Host port and container port

  • The container port is not the host port even if the container port is 3000, the host port is 3000. so we need to map the container port to the host port.

Security fails if we leave the container with the root user

  • We need to create a user in the container and run the app with that user. for that we need add the following lines to Dockerfile: RUN addgroup app && adduser -S -G app app USER app

default CMD after build the image

  • We can supply a default command to be executed when the container starts. for example : CMD npm start

the difference between CMD and RUN

  • RUN is a build time instruction, it is executed in the image build time.
  • CMD is a run time instruction, it is executed when the container starts.

The difference between CMD shell and CMD exec

  • it's a best practice to use CMD exec instead of CMD shell because it runs the command directly without creating another shell process, so it makes cleaning containers easier.
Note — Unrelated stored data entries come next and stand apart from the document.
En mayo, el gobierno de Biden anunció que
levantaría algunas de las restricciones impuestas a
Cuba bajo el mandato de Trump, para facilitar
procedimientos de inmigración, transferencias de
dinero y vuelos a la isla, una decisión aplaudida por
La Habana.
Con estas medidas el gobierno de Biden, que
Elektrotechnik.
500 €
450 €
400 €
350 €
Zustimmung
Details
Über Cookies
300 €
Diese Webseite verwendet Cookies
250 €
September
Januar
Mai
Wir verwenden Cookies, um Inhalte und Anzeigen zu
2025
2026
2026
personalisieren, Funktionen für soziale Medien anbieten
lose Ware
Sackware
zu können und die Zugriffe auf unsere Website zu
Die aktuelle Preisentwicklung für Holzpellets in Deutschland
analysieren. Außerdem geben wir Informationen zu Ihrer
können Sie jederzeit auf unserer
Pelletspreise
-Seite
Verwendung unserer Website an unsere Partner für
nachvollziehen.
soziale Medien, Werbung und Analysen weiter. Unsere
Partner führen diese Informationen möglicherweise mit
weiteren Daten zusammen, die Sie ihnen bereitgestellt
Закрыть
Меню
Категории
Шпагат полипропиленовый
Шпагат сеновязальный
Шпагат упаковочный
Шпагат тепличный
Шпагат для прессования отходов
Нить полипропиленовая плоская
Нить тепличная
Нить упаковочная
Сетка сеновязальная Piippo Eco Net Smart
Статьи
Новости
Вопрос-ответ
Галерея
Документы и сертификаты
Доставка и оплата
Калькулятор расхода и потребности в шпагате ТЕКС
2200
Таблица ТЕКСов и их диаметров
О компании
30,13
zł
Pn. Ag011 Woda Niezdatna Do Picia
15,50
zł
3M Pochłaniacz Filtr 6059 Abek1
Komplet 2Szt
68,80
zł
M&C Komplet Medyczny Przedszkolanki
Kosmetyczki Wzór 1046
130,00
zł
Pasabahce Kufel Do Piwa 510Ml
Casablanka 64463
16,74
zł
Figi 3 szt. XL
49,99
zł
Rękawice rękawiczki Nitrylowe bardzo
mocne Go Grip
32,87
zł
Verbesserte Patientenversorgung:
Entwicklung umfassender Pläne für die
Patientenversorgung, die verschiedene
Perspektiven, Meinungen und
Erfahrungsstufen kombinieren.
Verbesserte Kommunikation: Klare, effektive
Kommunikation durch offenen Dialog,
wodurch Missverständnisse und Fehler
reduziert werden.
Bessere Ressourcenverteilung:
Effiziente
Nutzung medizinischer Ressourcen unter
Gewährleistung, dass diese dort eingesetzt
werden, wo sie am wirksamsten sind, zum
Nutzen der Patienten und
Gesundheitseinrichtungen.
The difference between ENTRYPOINT and CMD

  • ENTRYPOINT is like CMD exec but it can't be overridden by default, if we need to override it we need to use the --entrypoint flag. in other hand CMD can be overridden by default.

Free up space

  • To remove all stopped containers: docker container prune

  • To remove all unused images (dangling images): docker image prune

  • delete a container: docker rm <container_id>

  • delete an image: docker rmi <image_id>

Tagging images

  • Tags are used for the versioning of the images, for example: docker build -t <imagename>:<tag> .
  • a tag can be a version number like 3.0.0 or a build number like 73 etc. and it can be configured in the CI/CD pipeline to be incremented automatically.
  • to retag an image: docker tag <old_image_name>:<old_tag> <new_image_name>:<new_tag>
  • remove a tag: docker image remove <image_name>:<tag>
  • upgrade to latest tag: docker tag <image_name>:<tag> <image_name>:latest or docker tag imageid <image_name>:latest

Pushing images to Docker Hub

first we build the image then we need to tag it with the docker hub username and the repository name then we need to login to the docker hub and push the image. docker image tag <image_name>:<tag> <docker_hub_username>/<repository_name>:<tag> docker login docker push <docker_hub_username>/<repository_name>:<tag>

example: docker image tag friendnetserver:2 haitamelgharras/friendnet_server:2 docker login docker push haitamelgharras/friendnet_server:2

Saving and loading images

  • To save an image to a file: docker save -o <filename>.tar <image_name>:<tag> example: docker save -o friendnetsrv.tar friendnetserver:2

  • To load an image from a file: docker load -i <filename>.tar example: docker load -i friendnetsrv.tar

  • Note that .tar is a compressed file like .zip in windows.